WHOLE doesn't just guess; it performs a "guided improv" session.

  1. The Rough Draft: It starts with a basic, slightly messy guess of where the hands and objects might be (like a rough sketch).
  2. The "Director's Notes" (Guidance): It looks at the actual video you gave it.
    • Visual Cues: "Hey, the video shows the hand is covering the box right now."
    • Contact Cues: It uses a smart AI assistant (a Vision-Language Model) to look at the video and say, "I think the fingers are touching the handle."
  3. The Refinement: WHOLE takes its rough draft and tweaks it to match the director's notes, while strictly obeying the laws of physics it learned earlier. It ensures the hand doesn't clip through the table and the object doesn't teleport.

Why It's a Game Changer

Previous methods were like two separate actors trying to memorize their lines without talking to each other.

  • Old Way: Actor A (Hand) says, "I'm here!" Actor B (Object) says, "I'm over there!" They don't realize they are holding hands, so the video looks weird and glitchy.
  • WHOLE: The director (WHOLE) tells them, "You are holding the box. Move together." The result is a smooth, realistic 3D movie where the hand and object move as a single, logical unit, even when the camera is shaky or the object disappears for a moment.

The "Magic Trick" of the Future

The paper also shows a cool application: Hand-Guided Planning.
Because WHOLE understands the "rules" of how hands and objects interact, you can give it a rough idea of a hand movement (e.g., "reach for the shelf") and a contact instruction ("pick up the can"), and it can invent a realistic 3D animation of the whole process.
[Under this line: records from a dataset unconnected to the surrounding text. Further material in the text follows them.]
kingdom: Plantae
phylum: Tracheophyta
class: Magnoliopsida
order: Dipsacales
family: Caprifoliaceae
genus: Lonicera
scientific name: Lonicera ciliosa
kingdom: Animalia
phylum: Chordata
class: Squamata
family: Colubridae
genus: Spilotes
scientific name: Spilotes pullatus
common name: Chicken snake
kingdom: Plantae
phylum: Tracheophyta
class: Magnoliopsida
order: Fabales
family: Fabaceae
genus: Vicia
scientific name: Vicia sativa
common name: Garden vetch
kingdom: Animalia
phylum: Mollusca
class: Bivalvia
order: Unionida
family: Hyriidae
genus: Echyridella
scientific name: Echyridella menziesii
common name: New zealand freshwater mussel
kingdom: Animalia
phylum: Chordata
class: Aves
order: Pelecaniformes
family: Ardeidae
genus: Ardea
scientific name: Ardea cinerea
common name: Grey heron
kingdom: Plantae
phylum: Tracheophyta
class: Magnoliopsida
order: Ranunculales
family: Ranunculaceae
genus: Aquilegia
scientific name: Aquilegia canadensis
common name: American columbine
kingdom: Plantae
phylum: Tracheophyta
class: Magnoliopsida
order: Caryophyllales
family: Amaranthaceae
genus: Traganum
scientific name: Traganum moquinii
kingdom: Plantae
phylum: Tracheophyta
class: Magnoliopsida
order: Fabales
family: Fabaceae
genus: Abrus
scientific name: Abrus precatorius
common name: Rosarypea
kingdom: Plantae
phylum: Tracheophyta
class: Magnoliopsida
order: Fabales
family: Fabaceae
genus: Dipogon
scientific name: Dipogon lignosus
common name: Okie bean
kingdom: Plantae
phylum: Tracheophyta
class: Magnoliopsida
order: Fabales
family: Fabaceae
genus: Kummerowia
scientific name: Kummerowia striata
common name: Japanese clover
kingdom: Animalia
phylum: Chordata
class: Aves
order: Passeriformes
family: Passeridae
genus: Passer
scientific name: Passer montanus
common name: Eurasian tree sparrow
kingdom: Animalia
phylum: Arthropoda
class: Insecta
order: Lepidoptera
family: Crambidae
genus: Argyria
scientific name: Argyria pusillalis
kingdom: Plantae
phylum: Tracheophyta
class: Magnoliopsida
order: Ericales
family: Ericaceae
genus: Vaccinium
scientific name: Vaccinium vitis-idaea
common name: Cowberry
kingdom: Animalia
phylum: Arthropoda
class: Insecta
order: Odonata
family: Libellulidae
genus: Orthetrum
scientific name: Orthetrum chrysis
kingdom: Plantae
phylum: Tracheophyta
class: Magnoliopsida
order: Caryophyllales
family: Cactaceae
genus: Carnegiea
This is huge for robots. Instead of programming a robot with thousands of rigid rules, we can give it a "vibe" (a rough hand path), and WHOLE can fill in the realistic details of how the robot should actually grab and move the object.

Summary

WHOLE is an AI that stops looking at hands and objects as separate things. Instead, it treats them as a team. By learning the "dance" of human interaction, it can reconstruct 3D videos from shaky, first-person camera footage with incredible accuracy, filling in the blanks when things go out of sight or get blocked from view. It turns a chaotic, blurry video into a clear, physically possible 3D story.